British use of cluster bombs condemned
Weapons make battlefield safer, Hoon says
Richard Norton-Taylor and Owen Bowcott
Friday April 4, 2003
The Guardian
British and American forces were accused yesterday of breaking international rules of war after admitting that they were using cluster bombs against targets in Iraq.
Presented with a storm of criticism, the Ministry of Defense admitted that Israeli-manufactured cluster shells had been fired by the Royal Artillerys long-range howitzers around Basra.
It also said that RAF Harrier jets had dropped RBL755 cluster bombs on targets in Iraq. The weapons, which scatter 147 bomblets over a wide area, have an estimated 10% failure rate, leaving unexploded munitions which humanitarian groups say are as dangerous as landmines. Yellow in color and the size of soft-drink cans, they are attractive to children in particular.
British howitzers with a range of 30 km have fired Israeli-made L20 cluster shells on targets described by the MoD as in the open. Though they are designed to self-destruct if they fail to detonate, they contain 49 bomblets which are lethal over a large area and have a failure rate of up to 5%.
US forces, meanwhile, have been showering batteries of cluster weapons on Iraqi targets with multi-launch rocket systems.
Iraqs information minister accused US-led forces of dropping cluster bombs on Baghdad on Thursday, killing 14 people and wounding 66.
This morning, these criminals dropped cluster bombs on the Douri residential area of Baghdad, and 14 people - men, women and children - were martyred and 66 were wounded, Mohammed Saeed al-Sahaf told a news conference.
US and British commanders insist they would not drop cluster bombs in places where there are civilians present.
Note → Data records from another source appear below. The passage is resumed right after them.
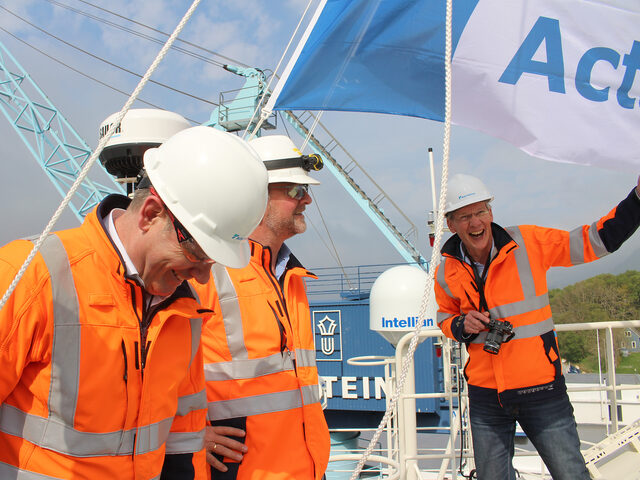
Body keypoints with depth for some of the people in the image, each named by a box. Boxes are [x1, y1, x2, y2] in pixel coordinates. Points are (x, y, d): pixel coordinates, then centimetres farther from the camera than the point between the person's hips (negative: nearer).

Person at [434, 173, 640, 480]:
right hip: (485, 396, 2)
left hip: (541, 389, -2)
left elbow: (597, 240, -2)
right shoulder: (447, 273, 0)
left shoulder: (528, 243, -7)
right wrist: (461, 325, -5)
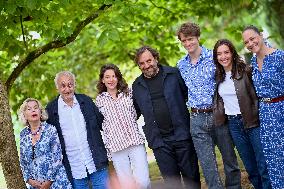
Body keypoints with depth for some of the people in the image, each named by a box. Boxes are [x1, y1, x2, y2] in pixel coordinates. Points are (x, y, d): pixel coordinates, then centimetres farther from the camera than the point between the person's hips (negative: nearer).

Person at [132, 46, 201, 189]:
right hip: (159, 141, 2)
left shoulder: (173, 74, 1)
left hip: (182, 135, -2)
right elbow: (135, 112, 18)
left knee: (191, 176, 6)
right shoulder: (137, 86, 8)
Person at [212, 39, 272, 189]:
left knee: (264, 166, -4)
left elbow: (257, 95, -10)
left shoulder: (245, 70, -8)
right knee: (251, 167, 12)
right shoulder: (218, 76, 8)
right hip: (233, 124, 5)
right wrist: (218, 117, 11)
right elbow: (218, 100, 20)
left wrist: (257, 116, -15)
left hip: (252, 121, -5)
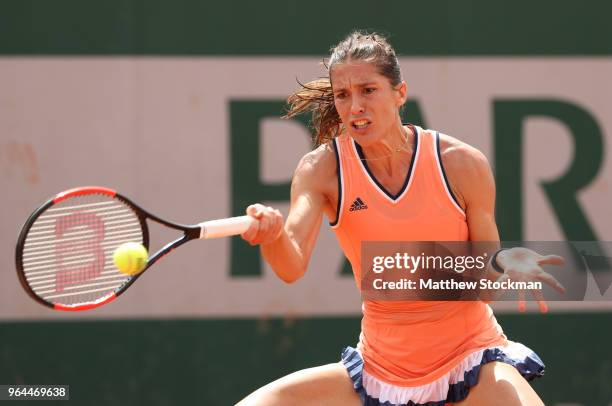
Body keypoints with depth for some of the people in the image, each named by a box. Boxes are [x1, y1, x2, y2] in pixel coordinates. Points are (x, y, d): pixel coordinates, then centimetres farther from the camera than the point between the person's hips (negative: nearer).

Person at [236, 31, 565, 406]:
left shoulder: (462, 164, -10)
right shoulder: (322, 169, -6)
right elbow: (293, 268, -21)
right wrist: (272, 233, -43)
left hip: (469, 361, -2)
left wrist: (504, 267, -28)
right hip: (379, 368, 2)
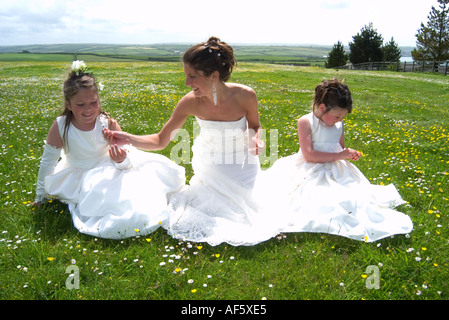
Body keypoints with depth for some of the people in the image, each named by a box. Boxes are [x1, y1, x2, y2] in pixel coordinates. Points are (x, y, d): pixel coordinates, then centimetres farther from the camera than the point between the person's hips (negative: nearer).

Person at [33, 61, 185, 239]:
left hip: (110, 171, 1)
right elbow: (47, 162, -4)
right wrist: (40, 195, 6)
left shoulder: (108, 123, -16)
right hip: (81, 177, -1)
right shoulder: (60, 127, -17)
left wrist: (122, 160, -36)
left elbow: (125, 158, -11)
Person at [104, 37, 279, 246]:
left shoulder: (244, 96, -25)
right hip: (209, 168, 1)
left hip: (240, 168, 0)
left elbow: (255, 127, -3)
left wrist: (255, 139, -26)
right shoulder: (191, 102, -22)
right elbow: (161, 141, -13)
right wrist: (128, 139, -28)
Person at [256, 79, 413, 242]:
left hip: (335, 172, 5)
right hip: (311, 173, -5)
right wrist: (339, 156, -17)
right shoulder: (305, 122, -9)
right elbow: (309, 155, -18)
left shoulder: (338, 124, 10)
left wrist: (349, 154, 0)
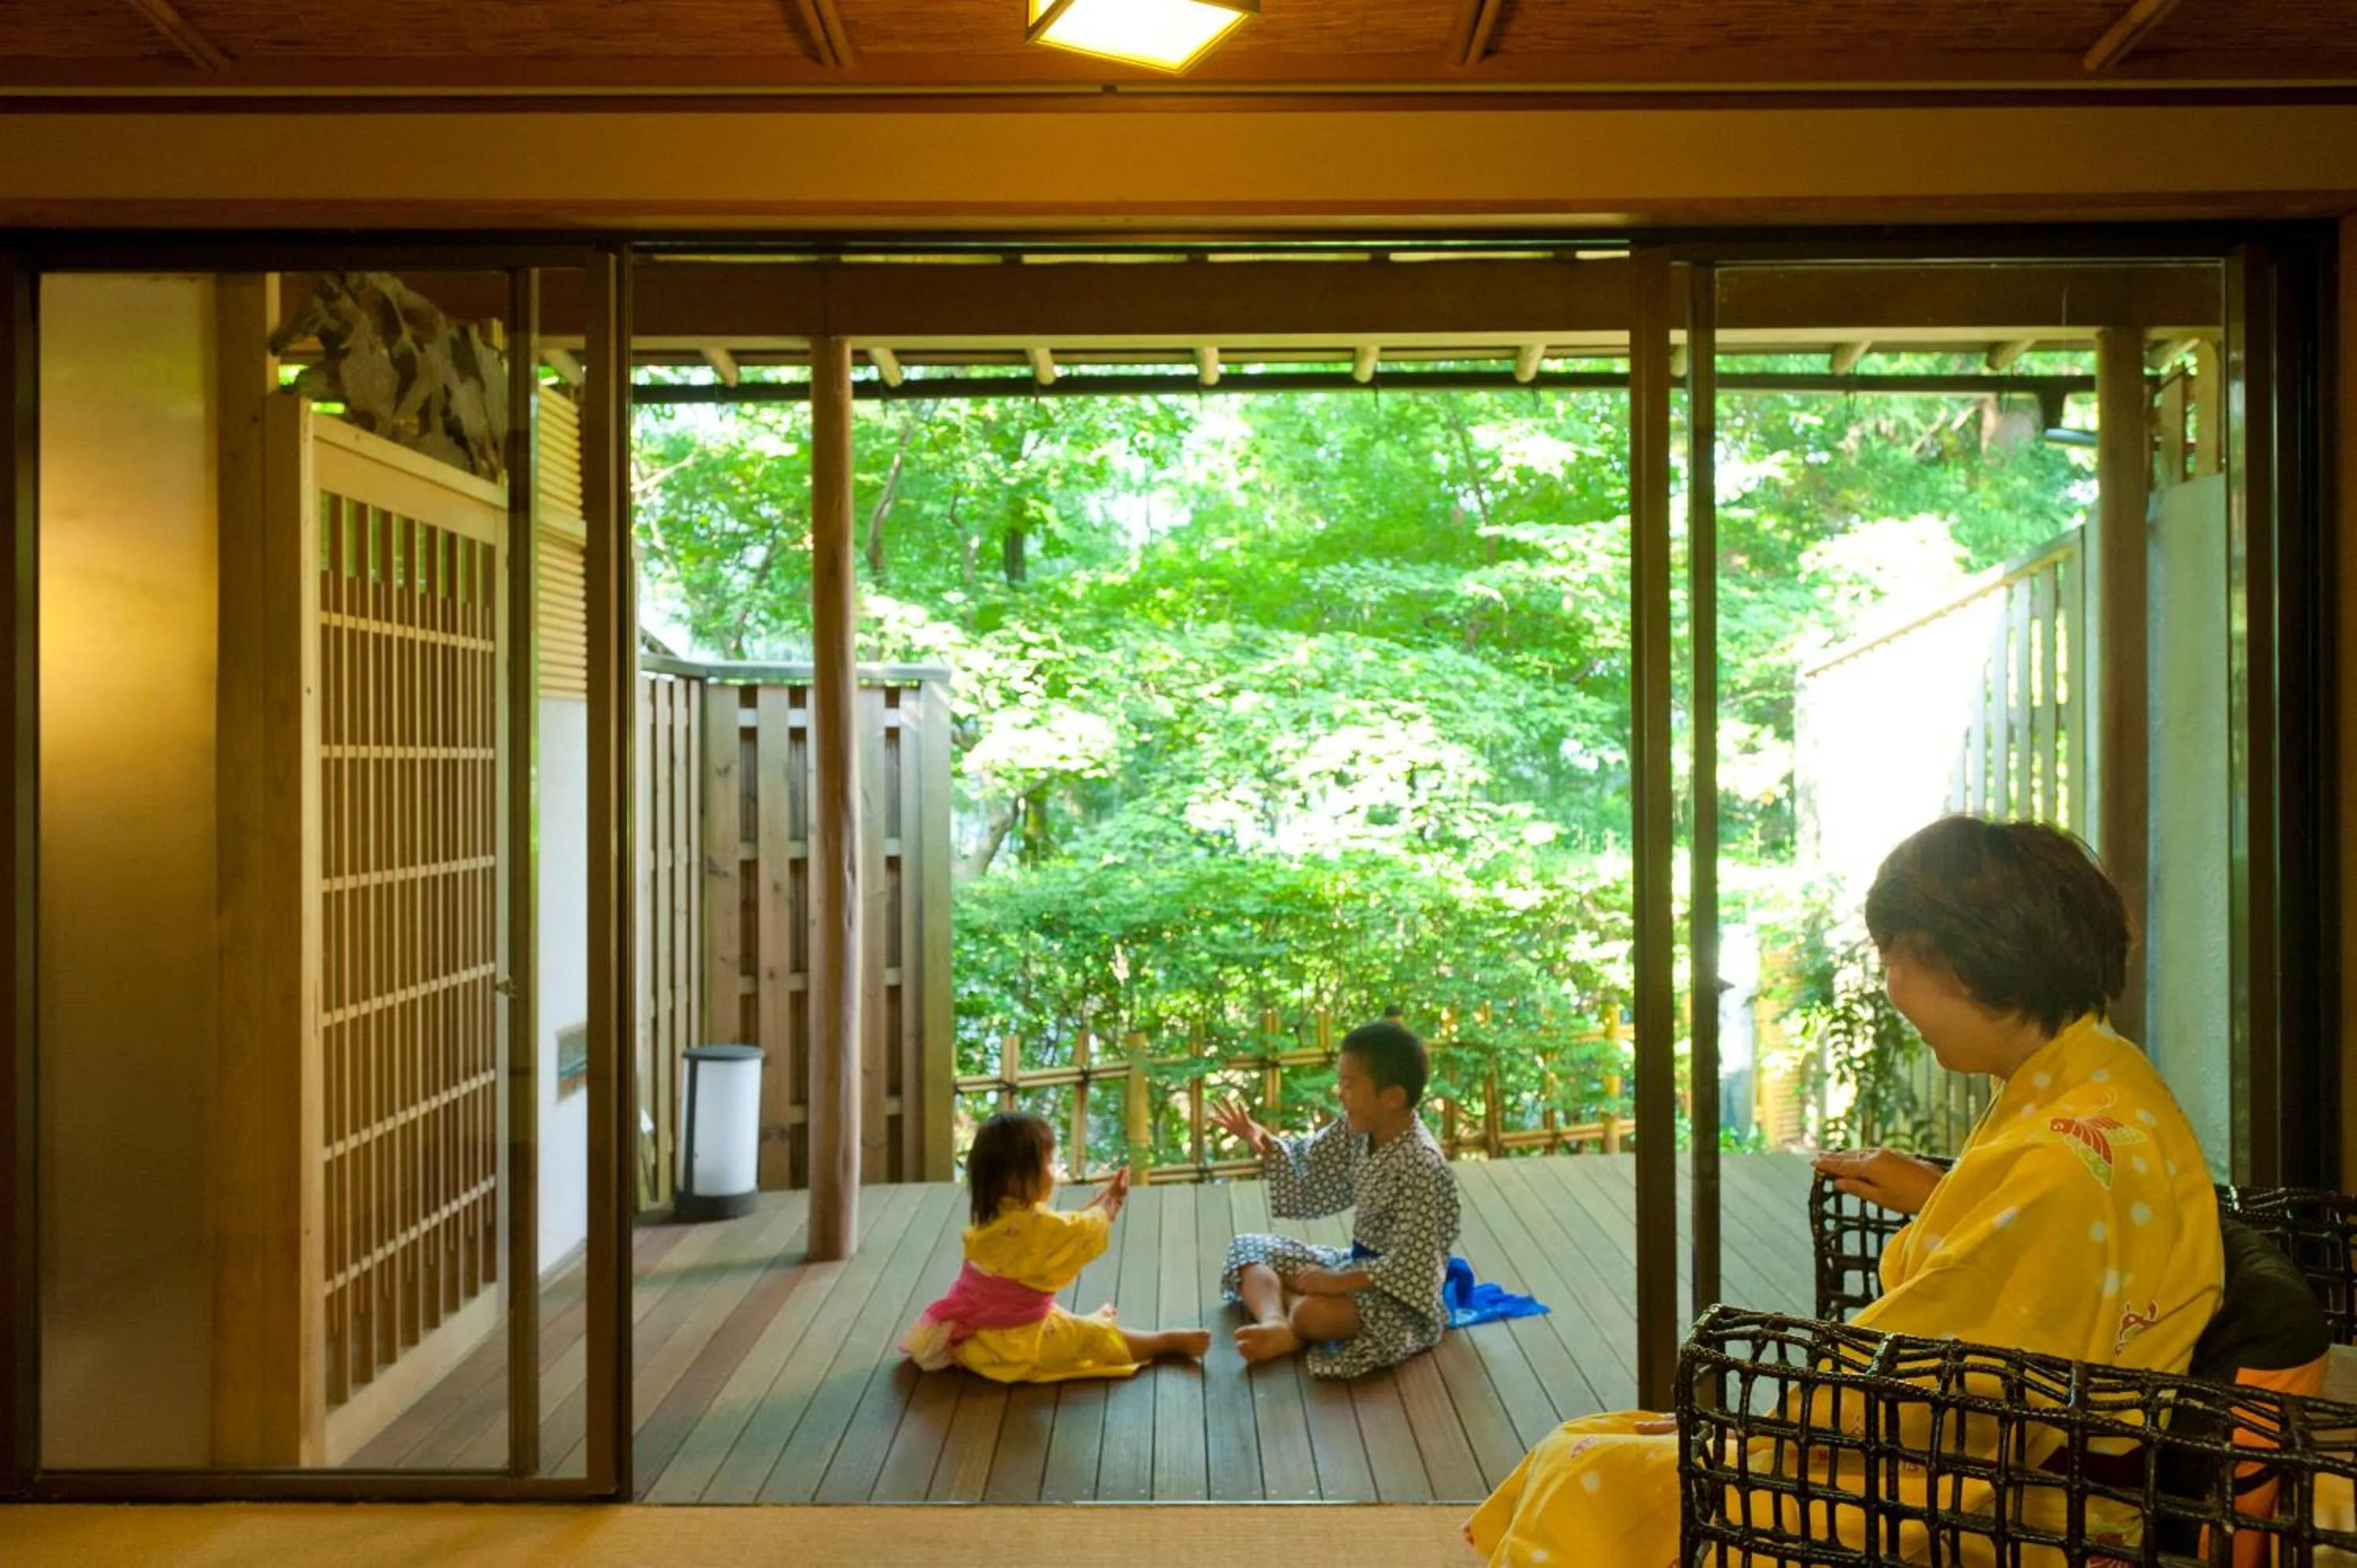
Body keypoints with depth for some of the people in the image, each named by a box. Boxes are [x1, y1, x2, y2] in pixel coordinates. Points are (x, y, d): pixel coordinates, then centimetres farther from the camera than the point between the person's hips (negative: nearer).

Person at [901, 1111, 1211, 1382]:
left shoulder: (995, 1215, 2)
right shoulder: (1036, 1225, -27)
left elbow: (1067, 1227, 14)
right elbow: (1084, 1231, -9)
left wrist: (1103, 1201, 13)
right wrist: (1110, 1204, 10)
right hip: (1011, 1344, -8)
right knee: (1094, 1337, 2)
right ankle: (1169, 1342, 9)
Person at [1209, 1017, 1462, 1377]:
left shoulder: (1421, 1164, -27)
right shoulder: (1359, 1130, -2)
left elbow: (1410, 1264, -28)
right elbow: (1310, 1166, 13)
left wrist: (1339, 1282, -29)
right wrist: (1264, 1142, -4)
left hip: (1399, 1292, -9)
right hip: (1358, 1263, 10)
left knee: (1312, 1313, -38)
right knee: (1247, 1249, 7)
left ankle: (1293, 1335, -2)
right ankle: (1273, 1321, -21)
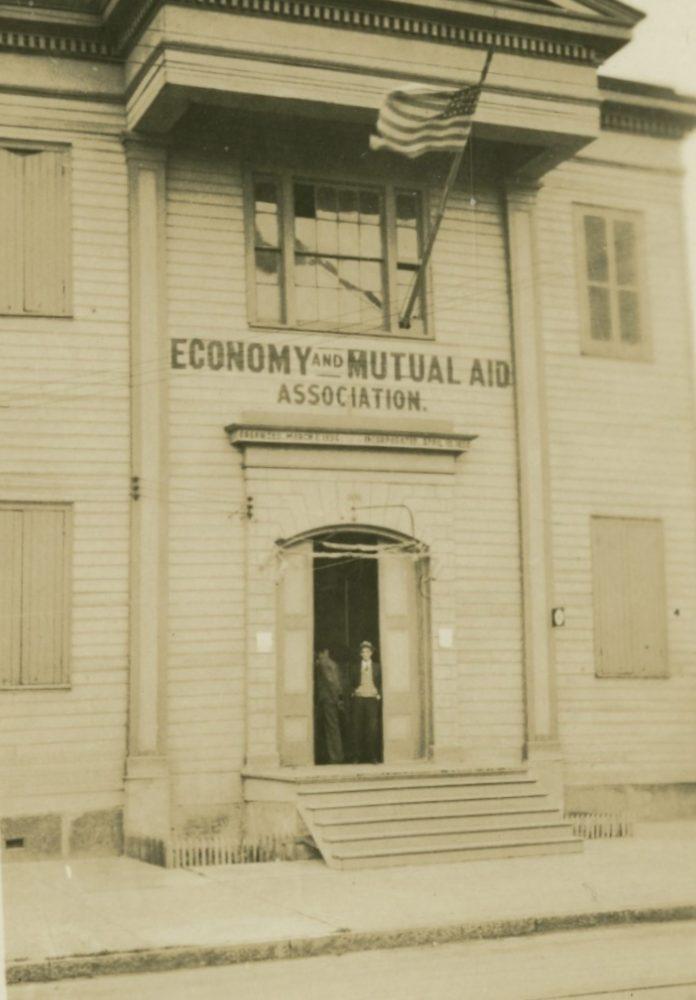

The chief doctor at the general teaching hospital in Hula, six miles south of Baghdad, said this week that 33 civilians had been killed, and 100 injured, after a cluster bomb attack. The US central command in Qatar is investigating the report.
American military officials said yesterday that US B-52 bombers had for the first time dropped six new CBU-105 bombs - guided 500 kg cluster bombs - on Iraqi tanks defending Baghdad.
Cohn King, author of Janes explosive ordnance disposal guide and a British army bomb disposal expert in the 1991 Gulf war, said yesterday: Cluster bombs have a very bad reputation, which they deserve.
Richard Lloyd, director of the campaigning group Landmine Action said yesterday: Dropping cluster bombs on Iraq contradicts any government claim to minimize civilian casualties. Cluster weapons are prone to missing their targets and killing civilians.
Alex Renton, overseeing Oxfams aid work from Jordan, said the cluster shells could cause unnecessary harm. The UN childrens fund, Unicef, expressed concern that Iraqi children might confuse the yellow food packets being handed out by American forces with the bomblets, which had identical coloring.
In the Commons, the defense secretary, Geoffrey Hoon, accepted there were risks with cluster bombs.
He said that though the failure rate was very small they did leave a continuing problem. Mr Hoon added: Balanced against that you really have got to face up to the issue of whether you are going to allow coalition forces to be put at risk because we do not use this particular capability.
It would be necessary to use far larger weapons to deal with the same problem if cluster bombs were ruled out, he said.
Cluster weapons were used when it was absolutely justified ... because it is making the battlefield safer for our armed forces, said Mr Hoon.
Adam Ingram, the armed forces minister, has said in a written parliamentary reply that British Challenger 2 tanks in southern Iraq have fired depleted uranium shells. The post-conflict administrators of Iraq will be responsible for monitoring DU levels in the environment and cordoning off and decontaminating sites of penetrator impacts, he told the Labor MP Llewellyn Smith.
Human Rights Watch said yesterday that Iraqi forces stored more than 150 landmines in a mosque containing the tombs of Kurdish martyrs in violation of humanitarian law. The stockpile of abandoned anti-personnel devices was discovered several days ago in northern Iraq by a team from the Mines Advisory Group, a British mine removal charity.
Although Iraq is not party to the 1997 Mine Ban Treaty, said Steve Goose, executive director of the arms division of Human Rights Watch, any use of anti-personnel mines by any armed force is prohibited by customary international humanitarian law, since they are inherently indiscriminate weapons.